### How to complete this task
Only lines containing the string "book" belong in the answer; copy all of them from the entries.

** Opening Input data block **

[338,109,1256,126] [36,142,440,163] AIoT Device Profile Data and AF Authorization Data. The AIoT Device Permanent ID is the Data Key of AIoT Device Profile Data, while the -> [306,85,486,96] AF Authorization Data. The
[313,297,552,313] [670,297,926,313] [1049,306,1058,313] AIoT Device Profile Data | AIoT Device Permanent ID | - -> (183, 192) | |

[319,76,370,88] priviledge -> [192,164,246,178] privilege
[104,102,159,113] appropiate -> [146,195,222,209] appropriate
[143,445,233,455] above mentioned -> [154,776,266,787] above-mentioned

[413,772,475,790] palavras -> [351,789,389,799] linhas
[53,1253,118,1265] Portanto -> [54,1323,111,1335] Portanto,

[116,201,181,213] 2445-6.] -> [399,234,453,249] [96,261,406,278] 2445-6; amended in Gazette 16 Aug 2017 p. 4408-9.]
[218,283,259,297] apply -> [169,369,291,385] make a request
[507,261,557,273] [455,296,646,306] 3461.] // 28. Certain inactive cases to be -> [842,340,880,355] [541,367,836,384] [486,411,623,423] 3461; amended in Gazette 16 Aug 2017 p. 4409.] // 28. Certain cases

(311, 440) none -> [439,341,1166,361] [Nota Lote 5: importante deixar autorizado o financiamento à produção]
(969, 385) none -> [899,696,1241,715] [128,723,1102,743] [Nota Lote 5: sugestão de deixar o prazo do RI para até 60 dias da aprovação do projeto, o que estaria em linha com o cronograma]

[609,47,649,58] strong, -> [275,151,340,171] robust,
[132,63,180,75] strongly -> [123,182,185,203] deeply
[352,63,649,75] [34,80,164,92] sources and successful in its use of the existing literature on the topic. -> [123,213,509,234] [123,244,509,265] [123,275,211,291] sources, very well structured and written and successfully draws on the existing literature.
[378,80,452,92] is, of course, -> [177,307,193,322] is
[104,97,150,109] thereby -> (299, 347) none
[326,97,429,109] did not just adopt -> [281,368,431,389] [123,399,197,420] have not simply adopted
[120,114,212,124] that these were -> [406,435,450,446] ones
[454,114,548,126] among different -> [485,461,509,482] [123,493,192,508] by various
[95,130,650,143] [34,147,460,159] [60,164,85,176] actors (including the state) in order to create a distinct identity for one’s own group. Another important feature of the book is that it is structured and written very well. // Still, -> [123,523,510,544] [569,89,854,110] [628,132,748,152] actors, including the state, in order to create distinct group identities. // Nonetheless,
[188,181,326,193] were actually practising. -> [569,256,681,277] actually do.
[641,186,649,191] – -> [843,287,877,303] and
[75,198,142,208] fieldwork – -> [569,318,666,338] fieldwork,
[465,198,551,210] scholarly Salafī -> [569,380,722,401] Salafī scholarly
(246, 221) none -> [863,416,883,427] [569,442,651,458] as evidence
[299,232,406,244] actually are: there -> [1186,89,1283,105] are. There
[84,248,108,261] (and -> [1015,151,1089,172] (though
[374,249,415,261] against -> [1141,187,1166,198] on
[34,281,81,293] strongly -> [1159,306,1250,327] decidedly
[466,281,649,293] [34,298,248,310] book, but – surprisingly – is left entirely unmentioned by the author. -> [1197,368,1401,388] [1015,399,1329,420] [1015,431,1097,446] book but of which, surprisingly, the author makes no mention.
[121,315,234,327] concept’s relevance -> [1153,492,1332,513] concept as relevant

** Closing Input data block **

### Completed task
[95,130,650,143] [34,147,460,159] [60,164,85,176] actors (including the state) in order to create a distinct identity for one’s own group. Another important feature of the book is that it is structured and written very well. // Still, -> [123,523,510,544] [569,89,854,110] [628,132,748,152] actors, including the state, in order to create distinct group identities. // Nonetheless,
[466,281,649,293] [34,298,248,310] book, but – surprisingly – is left entirely unmentioned by the author. -> [1197,368,1401,388] [1015,399,1329,420] [1015,431,1097,446] book but of which, surprisingly, the author makes no mention.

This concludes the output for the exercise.